**Data entries**
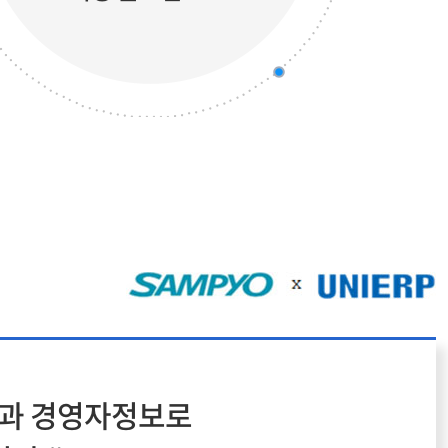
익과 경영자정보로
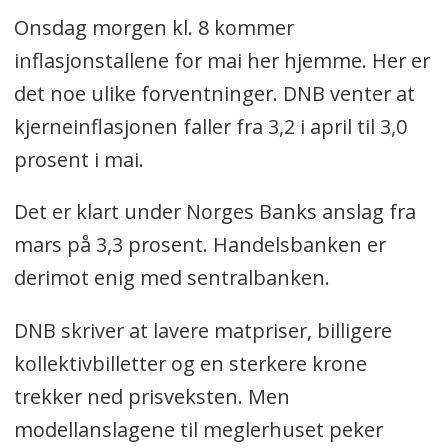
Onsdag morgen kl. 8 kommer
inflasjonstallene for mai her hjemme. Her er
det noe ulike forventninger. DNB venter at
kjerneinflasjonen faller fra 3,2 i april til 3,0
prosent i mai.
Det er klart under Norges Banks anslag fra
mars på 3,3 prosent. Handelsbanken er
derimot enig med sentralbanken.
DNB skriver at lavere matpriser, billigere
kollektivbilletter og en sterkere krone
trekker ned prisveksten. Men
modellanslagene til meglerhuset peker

* * *

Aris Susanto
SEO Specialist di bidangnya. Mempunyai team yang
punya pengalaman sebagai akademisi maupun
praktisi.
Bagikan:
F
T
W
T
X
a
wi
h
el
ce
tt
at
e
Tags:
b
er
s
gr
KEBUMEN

**Directive**
Report each line of the items above that contains the string "prosent".

**Expected answer**
prosent i mai.
mars på 3,3 prosent. Handelsbanken er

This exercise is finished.